> **What is expected**:
Could the records below be restated word for word, without a single picture?

■ ■ ■ ■ ■ ■ ■

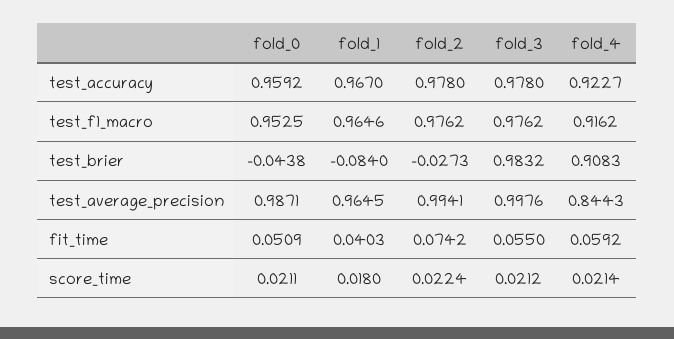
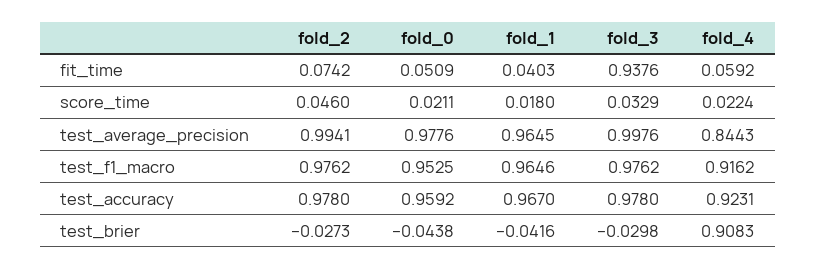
fold_4, test_accuracy: 0.9227 -> 0.9231
fold_1, test_brier: -0.084 -> -0.0416
fold_3, test_brier: 0.9832 -> -0.0298
fold_0, test_average_precision: 0.9871 -> 0.9776
fold_3, fit_time: 0.055 -> 0.9376
fold_2, score_time: 0.0224 -> 0.046
fold_3, score_time: 0.0212 -> 0.0329
fold_4, score_time: 0.0214 -> 0.0224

■ ■ ■ ■ ■ ■ ■

> **Finished task**:
fold_4, test_accuracy: 0.9227 -> 0.9231
fold_1, test_brier: -0.084 -> -0.0416
fold_3, test_brier: 0.9832 -> -0.0298
fold_0, test_average_precision: 0.9871 -> 0.9776
fold_3, fit_time: 0.055 -> 0.9376
fold_2, score_time: 0.0224 -> 0.046
fold_3, score_time: 0.0212 -> 0.0329
fold_4, score_time: 0.0214 -> 0.0224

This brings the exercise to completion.